INDIANAPOLIS — Long before the Wildcats had secured a spot in the Final Four, Matthew Vargas told his two older siblings to book their flights to Indy.
"Come to the Final Four. Literally, that's all you have to do and I got you," Vargas told them, but big brother Mark and sister Stephanie Pereire aren't built like that.
They work in the mortgage industry; they map things out, make sure they have their i's dotted, t's crossed.
"We're planners," Pereire said Saturday afternoon. Booking a flight to Indy without knowing if the Arizona men's basketball team they grew up with, cheered on and cried over was going to be in the Final Four for the first time this century?
But Matthew was insistent. With every win, Pereire and Mark Vargas would question their brother, an assistant basketball coach at Dakota State University. Do you think they're going to make it?
"As this thing built, I said come to the Final Four. That's all you have to do," Matthew said.
As a basketball coach, he has connections. He knows a guy, he told his sibs, and it turns out he wasn't wrong.
A fellow coach helped him get two tickets, and Matthew bought two more.
"I knew I had to make their thing happen," he said as the siblings toasted the Wildcats Saturday afternoon from a packed sports bar blocks away from Lucas Oil Stadium.
It's been about three years since the Vargas siblings — from left, Stephanie Pereire, Mark Vargas and Matthew Vargas — were together. Baby brother Matthew reunited them at the Final Four in Indianapolis.
After hesitating, Mark, who still lives in their native Tucson, and Pereire, who lives in California, booked their flights a month ago and crossed their fingers.
"I told Mark, we're gonna manifest this, we're just going to totally focus on the fact that we're going to keep winning, keep winning and we're just going to go for it," she recalled. "You only live once.
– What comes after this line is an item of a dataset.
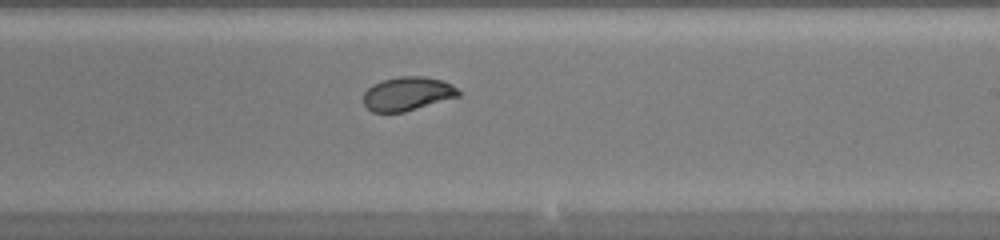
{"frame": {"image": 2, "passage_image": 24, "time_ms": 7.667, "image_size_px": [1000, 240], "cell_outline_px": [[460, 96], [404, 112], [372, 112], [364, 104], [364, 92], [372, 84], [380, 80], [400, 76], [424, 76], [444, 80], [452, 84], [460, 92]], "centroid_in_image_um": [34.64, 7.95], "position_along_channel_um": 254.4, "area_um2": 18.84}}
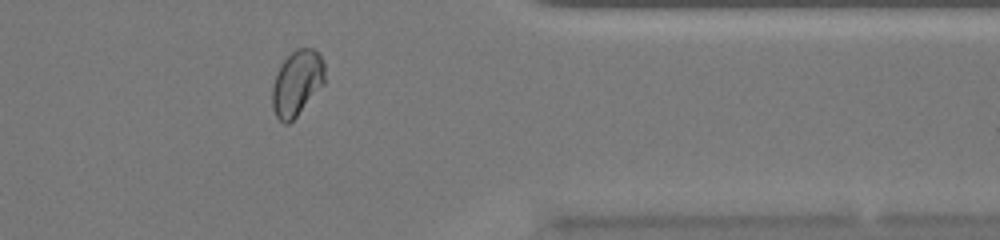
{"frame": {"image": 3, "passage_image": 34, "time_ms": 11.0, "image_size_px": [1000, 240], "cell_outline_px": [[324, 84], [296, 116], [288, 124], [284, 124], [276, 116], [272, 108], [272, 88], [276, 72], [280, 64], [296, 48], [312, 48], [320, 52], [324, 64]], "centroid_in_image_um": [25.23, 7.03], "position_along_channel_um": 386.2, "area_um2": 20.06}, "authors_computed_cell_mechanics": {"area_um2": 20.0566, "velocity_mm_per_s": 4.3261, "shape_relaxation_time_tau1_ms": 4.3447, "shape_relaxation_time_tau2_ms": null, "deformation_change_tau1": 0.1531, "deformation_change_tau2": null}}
We're getting older and this memory will outlive the experience, will outlive anything we're having to dish out to be here."
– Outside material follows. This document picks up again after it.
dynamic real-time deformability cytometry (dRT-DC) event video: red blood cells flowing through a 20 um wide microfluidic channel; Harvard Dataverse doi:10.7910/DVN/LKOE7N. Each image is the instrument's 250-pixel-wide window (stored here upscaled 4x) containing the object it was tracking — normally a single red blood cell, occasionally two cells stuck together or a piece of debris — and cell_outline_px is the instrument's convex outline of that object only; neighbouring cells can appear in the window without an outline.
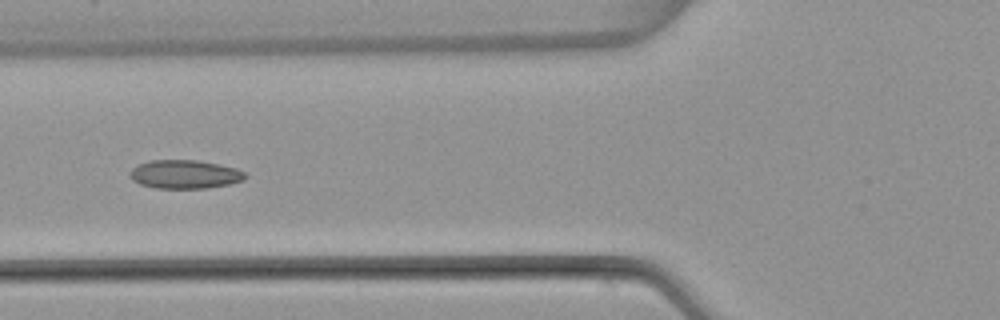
{"species": "common noctule bat (a hibernating species)", "species_latin": "Nyctalus noctula", "temperature_condition": "warm", "stored_images_in_passage": 8, "camera_frame_rate_fps": 3000, "um_per_image_px": 0.085, "animal": {"sex": "female", "body_mass_g": 22.7, "forearm_length_mm": 54.2}, "frame": {"image": 1, "passage_image": 5, "time_ms": 5.0, "image_size_px": [1000, 320], "cell_outline_px": [[248, 176], [244, 180], [228, 184], [208, 188], [156, 188], [140, 184], [132, 180], [128, 176], [132, 168], [136, 164], [148, 160], [196, 160], [236, 168], [244, 172]], "centroid_in_image_um": [15.67, 14.81], "position_along_channel_um": 110.1, "area_um2": 19.31}}
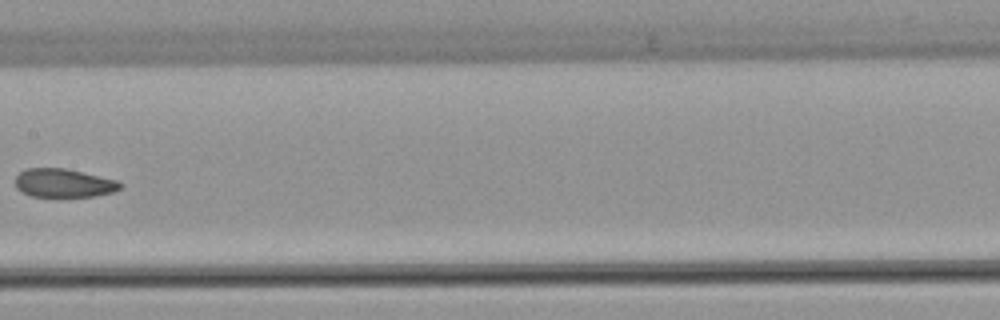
{"frame": {"image": 2, "passage_image": 7, "time_ms": 7.333, "image_size_px": [1000, 320], "cell_outline_px": [[124, 184], [116, 192], [96, 196], [32, 196], [16, 188], [16, 176], [20, 172], [28, 168], [64, 168], [120, 180]], "centroid_in_image_um": [5.49, 15.55], "position_along_channel_um": 201.9, "area_um2": 17.51}}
Pereire stole that bit of wisdom from her little brother.
"When I'm trying to make a decision about something, he'll say, 'What's the better story?' I kind of use that all the time," she said.
"I always knew it was gonna happen," Matthew said. "I think they only really believed it after they bought their plane tickets."
The Vargas siblings' Final Four fling was the first time they've been together in three years.
A Tucson dad's promise, 17 years in the making
Keith Wilburn took his young sons to the Sweet 16 at Lucas Oil Stadium in 2009.
"That was exciting. We had an awesome time and I had promised my boys that we someday would go to a Final Four," Wilburn recalled.
It took him 17 years to make good on his promise.
On Saturday, Wilburn and his youngest son, Sam, were back at Lucas Oil Stadium; his oldest son, Nick, couldn't make the trip.
As an Arizona men's basketball season ticketholder for the past 38 years, Wilburn, who retired from the University of Arizona a couple of years ago, was able to get Final Four tickets.
"We're excited to be here," said Wilburn, who flew out of Tucson on Thursday morning.
Sam Wilburn drove from Tucson to St. Louis, where he met up with his father. The pair then made the four-hour drive Friday morning to Indy, where Keith Wilburn's sister lives.
Wilburn spent Saturday afternoon with his sister and young nieces at the Final Four Fan Fest at the Indiana Convention Center next to the stadium.
Fan Fest is geared largely for young kids, who earn tickets at various basketball-centric games, including several that involve shooting baskets.
But Wilburn's mind was wandering to Saturday evening, when the Wildcats met the Michigan Wolverines.
"Arizona is the real thing," he mused. "Tucson's a drinking town with a basketball problem, and it's not going to be a problem today. I'm not sure who we will play on Monday, but we'll be there."